THE TASK: Your answer must be the full set of records, copied exactly, with no pictures in it.

AVAILABLE DATA:
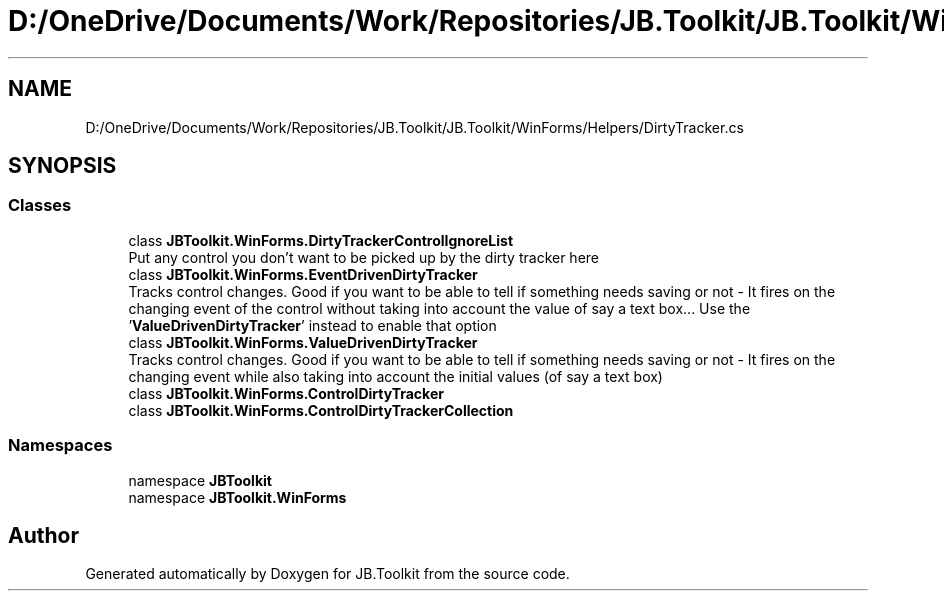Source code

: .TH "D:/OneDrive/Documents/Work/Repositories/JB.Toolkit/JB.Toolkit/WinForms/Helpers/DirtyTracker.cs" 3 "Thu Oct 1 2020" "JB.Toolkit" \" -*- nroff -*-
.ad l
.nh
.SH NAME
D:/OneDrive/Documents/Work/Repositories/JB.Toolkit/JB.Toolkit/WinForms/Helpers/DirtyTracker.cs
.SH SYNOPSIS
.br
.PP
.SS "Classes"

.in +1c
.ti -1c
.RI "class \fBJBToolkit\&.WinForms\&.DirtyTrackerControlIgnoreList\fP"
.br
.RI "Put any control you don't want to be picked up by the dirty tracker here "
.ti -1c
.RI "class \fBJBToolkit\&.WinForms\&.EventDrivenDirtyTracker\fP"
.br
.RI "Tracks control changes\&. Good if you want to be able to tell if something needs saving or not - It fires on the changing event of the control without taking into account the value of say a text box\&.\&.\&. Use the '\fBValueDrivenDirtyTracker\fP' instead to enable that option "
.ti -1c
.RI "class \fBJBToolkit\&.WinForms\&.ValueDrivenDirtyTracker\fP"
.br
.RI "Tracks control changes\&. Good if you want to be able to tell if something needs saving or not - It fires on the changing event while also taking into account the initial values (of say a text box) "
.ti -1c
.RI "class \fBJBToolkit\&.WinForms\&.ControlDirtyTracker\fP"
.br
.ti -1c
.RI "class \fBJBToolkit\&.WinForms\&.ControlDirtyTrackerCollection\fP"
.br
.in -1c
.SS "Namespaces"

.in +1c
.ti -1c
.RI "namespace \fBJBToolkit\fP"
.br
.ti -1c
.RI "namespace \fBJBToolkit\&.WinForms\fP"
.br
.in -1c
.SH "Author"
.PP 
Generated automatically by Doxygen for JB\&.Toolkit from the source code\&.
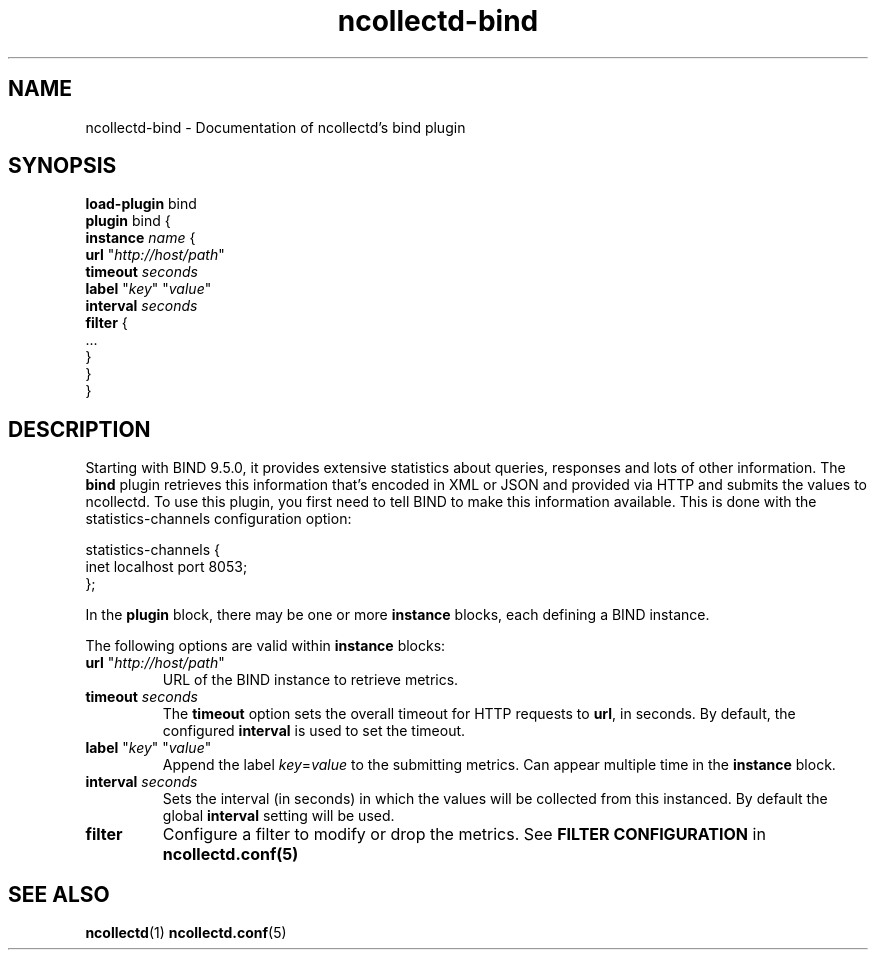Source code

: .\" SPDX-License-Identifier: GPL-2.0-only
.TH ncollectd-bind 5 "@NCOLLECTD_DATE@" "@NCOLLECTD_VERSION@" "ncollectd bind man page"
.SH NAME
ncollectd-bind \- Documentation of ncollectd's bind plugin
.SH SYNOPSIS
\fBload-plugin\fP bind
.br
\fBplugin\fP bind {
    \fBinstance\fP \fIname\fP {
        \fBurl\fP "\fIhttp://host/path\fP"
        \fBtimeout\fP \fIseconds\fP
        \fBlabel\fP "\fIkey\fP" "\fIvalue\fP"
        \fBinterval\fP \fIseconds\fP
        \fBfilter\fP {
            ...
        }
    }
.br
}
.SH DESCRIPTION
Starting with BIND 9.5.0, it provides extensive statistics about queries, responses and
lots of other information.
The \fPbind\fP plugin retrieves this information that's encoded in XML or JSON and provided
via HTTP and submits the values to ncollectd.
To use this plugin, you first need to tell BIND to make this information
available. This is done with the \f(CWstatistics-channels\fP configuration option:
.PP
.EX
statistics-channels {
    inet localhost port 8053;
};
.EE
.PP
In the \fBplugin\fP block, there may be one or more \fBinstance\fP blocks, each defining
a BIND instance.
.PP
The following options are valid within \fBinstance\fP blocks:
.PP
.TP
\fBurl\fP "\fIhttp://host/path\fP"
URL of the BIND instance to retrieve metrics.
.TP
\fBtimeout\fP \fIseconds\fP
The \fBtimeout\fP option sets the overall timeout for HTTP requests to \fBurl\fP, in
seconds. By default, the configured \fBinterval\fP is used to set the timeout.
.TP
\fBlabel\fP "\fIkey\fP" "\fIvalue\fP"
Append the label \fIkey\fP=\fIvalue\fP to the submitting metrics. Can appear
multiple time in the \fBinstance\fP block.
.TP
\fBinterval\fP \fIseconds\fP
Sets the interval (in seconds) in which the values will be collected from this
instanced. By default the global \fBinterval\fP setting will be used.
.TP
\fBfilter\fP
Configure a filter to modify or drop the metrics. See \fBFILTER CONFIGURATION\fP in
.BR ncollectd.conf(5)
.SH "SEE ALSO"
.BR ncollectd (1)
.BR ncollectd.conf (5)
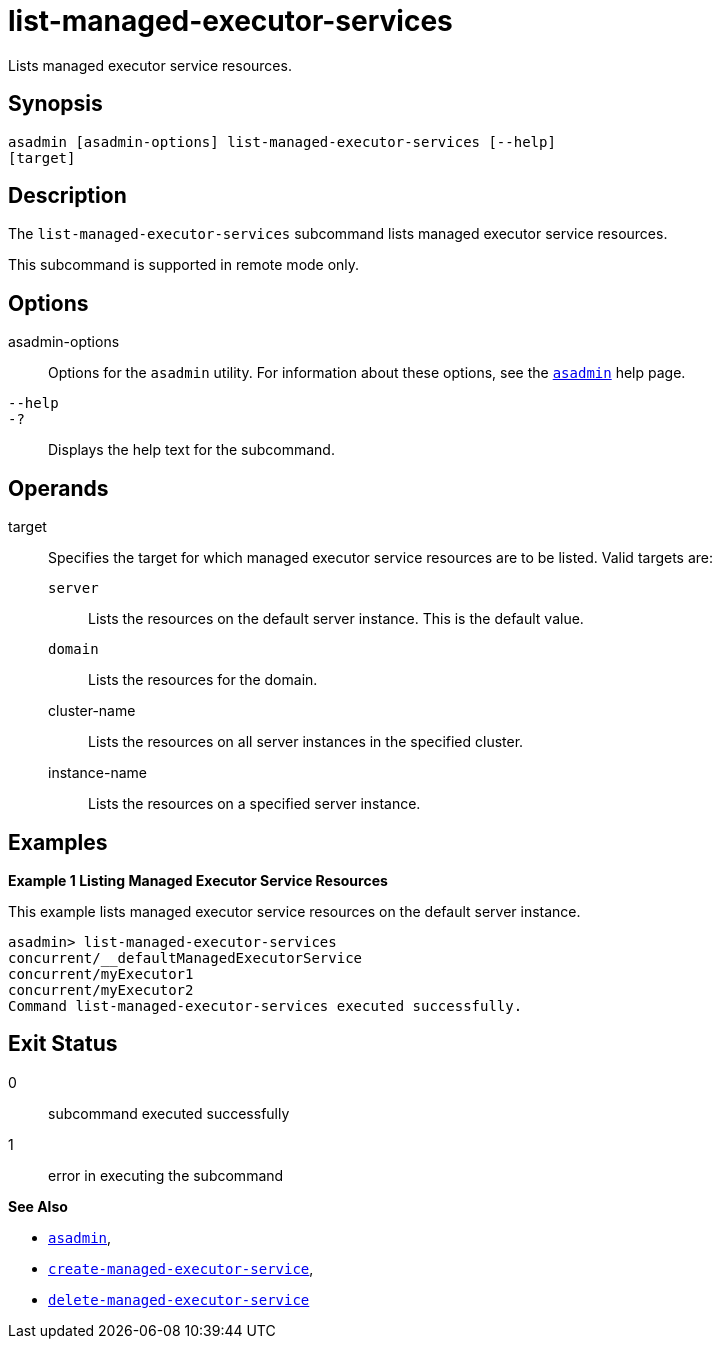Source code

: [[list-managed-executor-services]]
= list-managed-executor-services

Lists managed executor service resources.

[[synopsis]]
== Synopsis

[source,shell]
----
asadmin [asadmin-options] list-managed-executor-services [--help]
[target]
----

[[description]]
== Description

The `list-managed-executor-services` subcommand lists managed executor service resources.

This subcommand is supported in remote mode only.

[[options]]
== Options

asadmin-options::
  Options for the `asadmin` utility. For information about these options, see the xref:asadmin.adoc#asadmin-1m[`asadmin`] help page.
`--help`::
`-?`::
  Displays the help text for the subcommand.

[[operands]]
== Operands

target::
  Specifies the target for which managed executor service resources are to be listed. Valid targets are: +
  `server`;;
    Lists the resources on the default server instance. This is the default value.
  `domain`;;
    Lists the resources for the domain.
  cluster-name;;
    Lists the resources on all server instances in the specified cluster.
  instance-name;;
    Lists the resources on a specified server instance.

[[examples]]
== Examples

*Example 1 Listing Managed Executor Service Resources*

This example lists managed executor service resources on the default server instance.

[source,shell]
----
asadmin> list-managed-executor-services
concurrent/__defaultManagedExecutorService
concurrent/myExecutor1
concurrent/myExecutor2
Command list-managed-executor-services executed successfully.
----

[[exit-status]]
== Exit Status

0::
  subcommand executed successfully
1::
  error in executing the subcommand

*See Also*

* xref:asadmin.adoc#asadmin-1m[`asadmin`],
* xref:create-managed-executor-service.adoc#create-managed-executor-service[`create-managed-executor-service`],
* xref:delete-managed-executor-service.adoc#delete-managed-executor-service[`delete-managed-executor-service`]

RESULT:
Source code

: .TH "D:/OneDrive/Documents/Work/Repositories/JB.Toolkit/JB.Toolkit/WinForms/Helpers/DirtyTracker.cs" 3 "Thu Oct 1 2020" "JB.Toolkit" \" -*- nroff -*-
.ad l
.nh
.SH NAME
D:/OneDrive/Documents/Work/Repositories/JB.Toolkit/JB.Toolkit/WinForms/Helpers/DirtyTracker.cs
.SH SYNOPSIS
.br
.PP
.SS "Classes"

.in +1c
.ti -1c
.RI "class \fBJBToolkit\&.WinForms\&.DirtyTrackerControlIgnoreList\fP"
.br
.RI "Put any control you don't want to be picked up by the dirty tracker here "
.ti -1c
.RI "class \fBJBToolkit\&.WinForms\&.EventDrivenDirtyTracker\fP"
.br
.RI "Tracks control changes\&. Good if you want to be able to tell if something needs saving or not - It fires on the changing event of the control without taking into account the value of say a text box\&.\&.\&. Use the '\fBValueDrivenDirtyTracker\fP' instead to enable that option "
.ti -1c
.RI "class \fBJBToolkit\&.WinForms\&.ValueDrivenDirtyTracker\fP"
.br
.RI "Tracks control changes\&. Good if you want to be able to tell if something needs saving or not - It fires on the changing event while also taking into account the initial values (of say a text box) "
.ti -1c
.RI "class \fBJBToolkit\&.WinForms\&.ControlDirtyTracker\fP"
.br
.ti -1c
.RI "class \fBJBToolkit\&.WinForms\&.ControlDirtyTrackerCollection\fP"
.br
.in -1c
.SS "Namespaces"

.in +1c
.ti -1c
.RI "namespace \fBJBToolkit\fP"
.br
.ti -1c
.RI "namespace \fBJBToolkit\&.WinForms\fP"
.br
.in -1c
.SH "Author"
.PP 
Generated automatically by Doxygen for JB\&.Toolkit from the source code\&.
Source code

: .\" SPDX-License-Identifier: GPL-2.0-only
.TH ncollectd-bind 5 "@NCOLLECTD_DATE@" "@NCOLLECTD_VERSION@" "ncollectd bind man page"
.SH NAME
ncollectd-bind \- Documentation of ncollectd's bind plugin
.SH SYNOPSIS
\fBload-plugin\fP bind
.br
\fBplugin\fP bind {
    \fBinstance\fP \fIname\fP {
        \fBurl\fP "\fIhttp://host/path\fP"
        \fBtimeout\fP \fIseconds\fP
        \fBlabel\fP "\fIkey\fP" "\fIvalue\fP"
        \fBinterval\fP \fIseconds\fP
        \fBfilter\fP {
            ...
        }
    }
.br
}
.SH DESCRIPTION
Starting with BIND 9.5.0, it provides extensive statistics about queries, responses and
lots of other information.
The \fPbind\fP plugin retrieves this information that's encoded in XML or JSON and provided
via HTTP and submits the values to ncollectd.
To use this plugin, you first need to tell BIND to make this information
available. This is done with the \f(CWstatistics-channels\fP configuration option:
.PP
.EX
statistics-channels {
    inet localhost port 8053;
};
.EE
.PP
In the \fBplugin\fP block, there may be one or more \fBinstance\fP blocks, each defining
a BIND instance.
.PP
The following options are valid within \fBinstance\fP blocks:
.PP
.TP
\fBurl\fP "\fIhttp://host/path\fP"
URL of the BIND instance to retrieve metrics.
.TP
\fBtimeout\fP \fIseconds\fP
The \fBtimeout\fP option sets the overall timeout for HTTP requests to \fBurl\fP, in
seconds. By default, the configured \fBinterval\fP is used to set the timeout.
.TP
\fBlabel\fP "\fIkey\fP" "\fIvalue\fP"
Append the label \fIkey\fP=\fIvalue\fP to the submitting metrics. Can appear
multiple time in the \fBinstance\fP block.
.TP
\fBinterval\fP \fIseconds\fP
Sets the interval (in seconds) in which the values will be collected from this
instanced. By default the global \fBinterval\fP setting will be used.
.TP
\fBfilter\fP
Configure a filter to modify or drop the metrics. See \fBFILTER CONFIGURATION\fP in
.BR ncollectd.conf(5)
.SH "SEE ALSO"
.BR ncollectd (1)
.BR ncollectd.conf (5)
Source code

: [[list-managed-executor-services]]
= list-managed-executor-services

Lists managed executor service resources.

[[synopsis]]
== Synopsis

[source,shell]
----
asadmin [asadmin-options] list-managed-executor-services [--help]
[target]
----

[[description]]
== Description

The `list-managed-executor-services` subcommand lists managed executor service resources.

This subcommand is supported in remote mode only.

[[options]]
== Options

asadmin-options::
  Options for the `asadmin` utility. For information about these options, see the xref:asadmin.adoc#asadmin-1m[`asadmin`] help page.
`--help`::
`-?`::
  Displays the help text for the subcommand.

[[operands]]
== Operands

target::
  Specifies the target for which managed executor service resources are to be listed. Valid targets are: +
  `server`;;
    Lists the resources on the default server instance. This is the default value.
  `domain`;;
    Lists the resources for the domain.
  cluster-name;;
    Lists the resources on all server instances in the specified cluster.
  instance-name;;
    Lists the resources on a specified server instance.

[[examples]]
== Examples

*Example 1 Listing Managed Executor Service Resources*

This example lists managed executor service resources on the default server instance.

[source,shell]
----
asadmin> list-managed-executor-services
concurrent/__defaultManagedExecutorService
concurrent/myExecutor1
concurrent/myExecutor2
Command list-managed-executor-services executed successfully.
----

[[exit-status]]
== Exit Status

0::
  subcommand executed successfully
1::
  error in executing the subcommand

*See Also*

* xref:asadmin.adoc#asadmin-1m[`asadmin`],
* xref:create-managed-executor-service.adoc#create-managed-executor-service[`create-managed-executor-service`],
* xref:delete-managed-executor-service.adoc#delete-managed-executor-service[`delete-managed-executor-service`]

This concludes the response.